RécitElle revit grâce à la fonte
Victime d'abus sexuels répétés, Sonia a surmonté son trauma grâce au sport des forces spéciales russes.
- par
- Raphaël Pomey

Sonia Gervilla a fondé la Fédération suisse de kettlebell lifting.
Il martyrise la peau des mains, mène ses pratiquants aux portes de l'enfer et peut provoquer un sentiment de fatigue générale de plusieurs jours après une compétition. Avec des caractéristiques si peu engageantes, difficile d'imaginer que le girevoy, mélange entre sport d'endurance et haltérophilie (voir encadré), puisse constituer une planche de salut pour quiconque.

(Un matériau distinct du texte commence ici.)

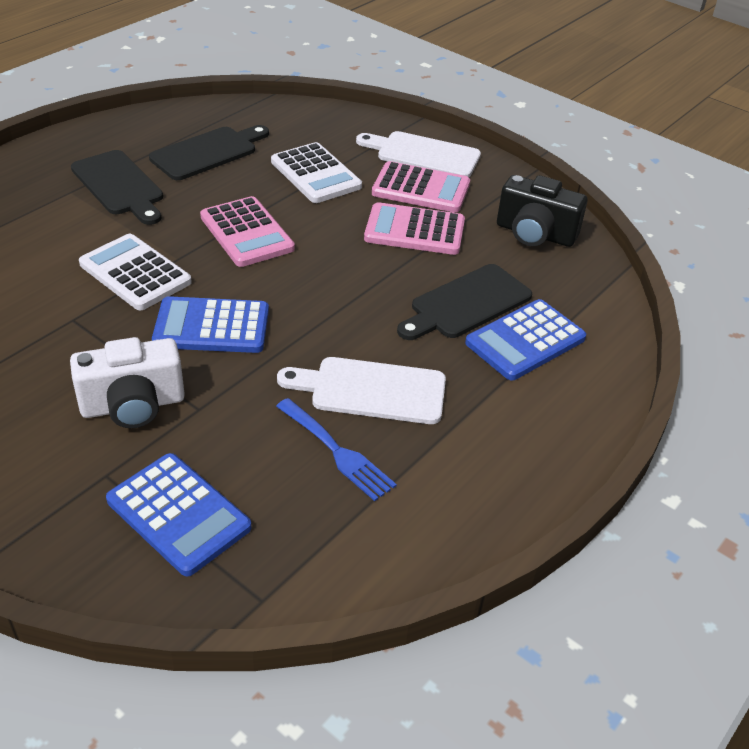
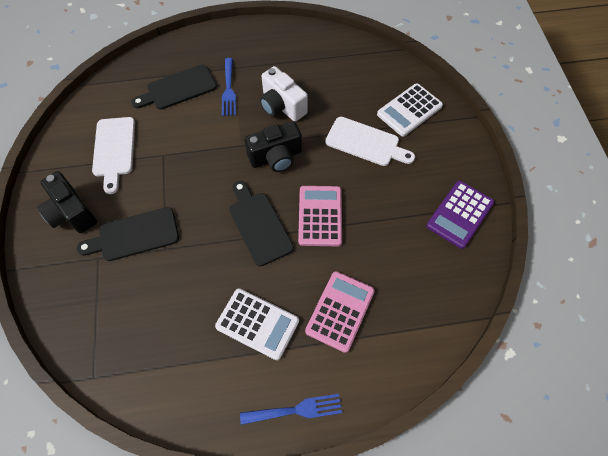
black camera: [497,175,588,247] = 1 -> [37,171,97,233] [245,121,302,172] = 2
blue calculator: [106,453,252,576] [152,296,269,353] [465,299,586,380] = 3 -> none = 0
blue fork: [276,398,397,501] = 1 -> [222,58,236,116] [240,394,342,425] = 2
pink calculator: [200,196,295,267] [364,202,465,255] [372,161,470,213] = 3 -> [298,186,342,246] [305,271,375,353] = 2
purple calculator: none = 0 -> [427,181,494,249] = 1

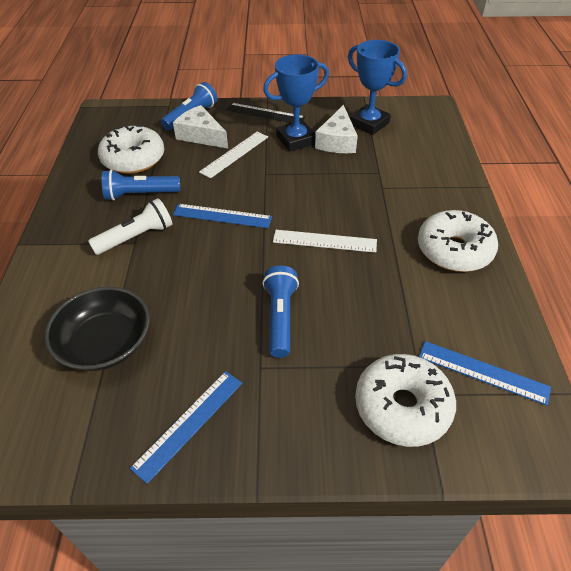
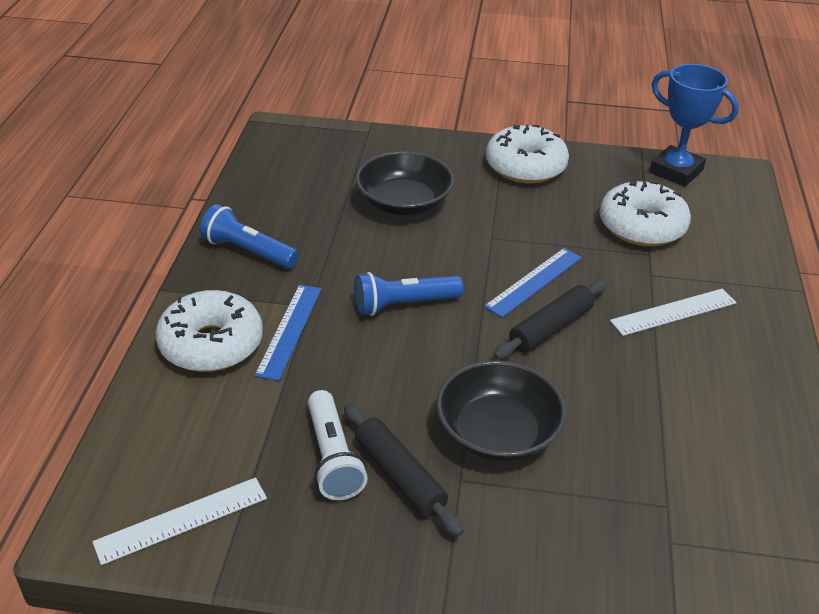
black bowl: [45,287,150,371] = 1 -> [356,151,454,215] [437,361,566,461] = 2
black rolling pin: none = 0 -> [344,403,464,537] [493,280,608,359] = 2
black ruler: [226,103,305,123] = 1 -> none = 0
blue flashlight: [102,169,180,201] [161,82,217,130] [262,266,299,358] = 3 -> [200,204,299,269] [354,272,463,316] = 2
blue ruler: [130,371,242,484] [173,204,272,228] [419,341,551,406] = 3 -> [254,285,322,381] [484,248,582,318] = 2
blue trophy: [263,54,329,152] [348,40,407,135] = 2 -> [650,64,739,186] = 1
white cheese: [173,105,228,149] [315,105,358,153] = 2 -> none = 0

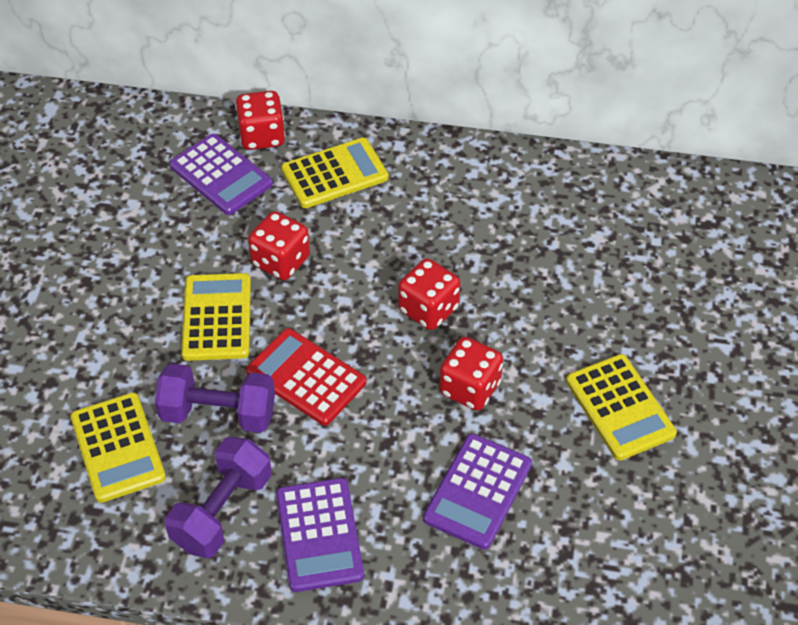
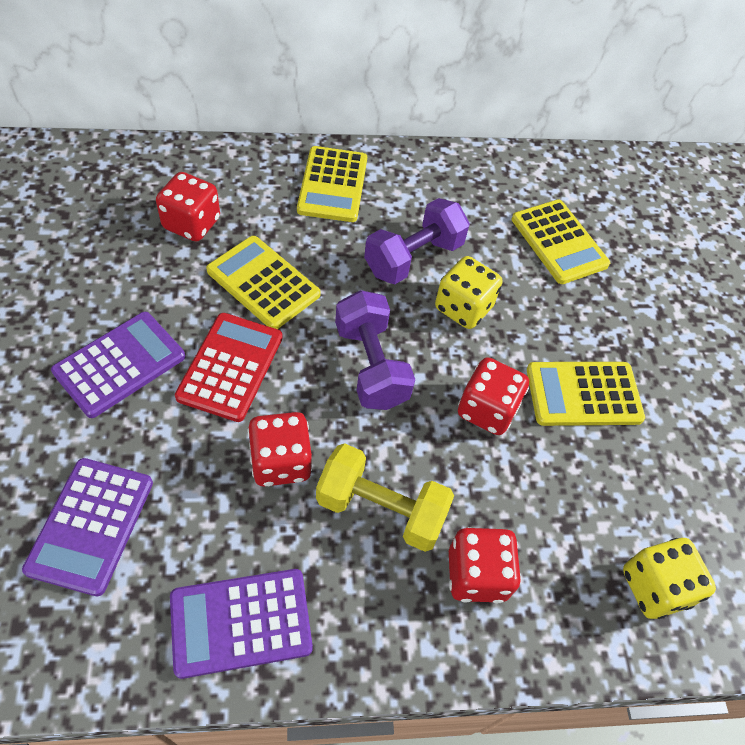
yellow dice: none = 0 -> [435,256,502,329] [623,538,716,619] = 2
yellow dumbbell: none = 0 -> [316,443,454,552] = 1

C'est pourtant le cas de Sonia Gervilla, 38 ans. En novembre 2011, cette Thurgovienne a subi plusieurs abus sexuels d'une personne qu'elle n'aurait jamais pensé capable de tels actes. «Honte, détresse et doute dominaient ma vie, à cette période», se souvient-elle. Déterminée à s'en sortir, elle consulte un centre d'aide aux femmes, porte plainte contre son bourreau et s'envole pour la Floride. Tout en sachant que la distance seule n'allait pas l'aider à digérer son trauma. Elle engage un coach sportif qui la pousse à bout. «L'énorme fatigue me permettait enfin de mettre de côté mes souvenirs», relève-t-elle. Au fitness, elle découvre aussi d'étranges boules de fonte, les «kettlebells», «gyria» en russe.
Championnats du monde en vue
Une passion va peu à peu naître pour ces poids, qui l'amènera à s'entraîner sous la férule d'Oleh Ilika, ancien sergent des forces spéciales soviétiques, né en Ukraine. Avec un entraînement «à la dure», Sonia achève une perte de poids spectaculaire: 20 kilos en six mois. Elle participera ce week-end aux championnats du monde de girevoy, en Italie. Son objectif: «arracher» 55 fois un poids de 16 kilos, à une main, en dix minutes. Mais surtout «montrer au monde que les femmes sont fortes. Nous, les femmes, avons le choix d'être fortes! Et moi, j'ai décidé d'être forte.»
«Sonia débute encore, mais elle défend une cause et elle a la rage. C'est une guerrière», loue Stéphane Dauvergne, de l'Association française de girevoy. «Le trauma a révélé chez cette dame un besoin profond, comblé par son activité, analyse pour sa part Mattia Piffaretti, psychologue du sport. Mais cela aurait pu être le cas d'autres disciplines, moins dures, chez d'autres personnes. C'est le sens que l'on donne à l'activité qui est important pour construire la résilience, moins l'activité en elle-même.»
Sonia Gervilla organise un événement de charité le 25 novembre à Zurich. Initiation possible pour les curieux. Les bénéfices seront reversés à un centre d'aide aux femmes.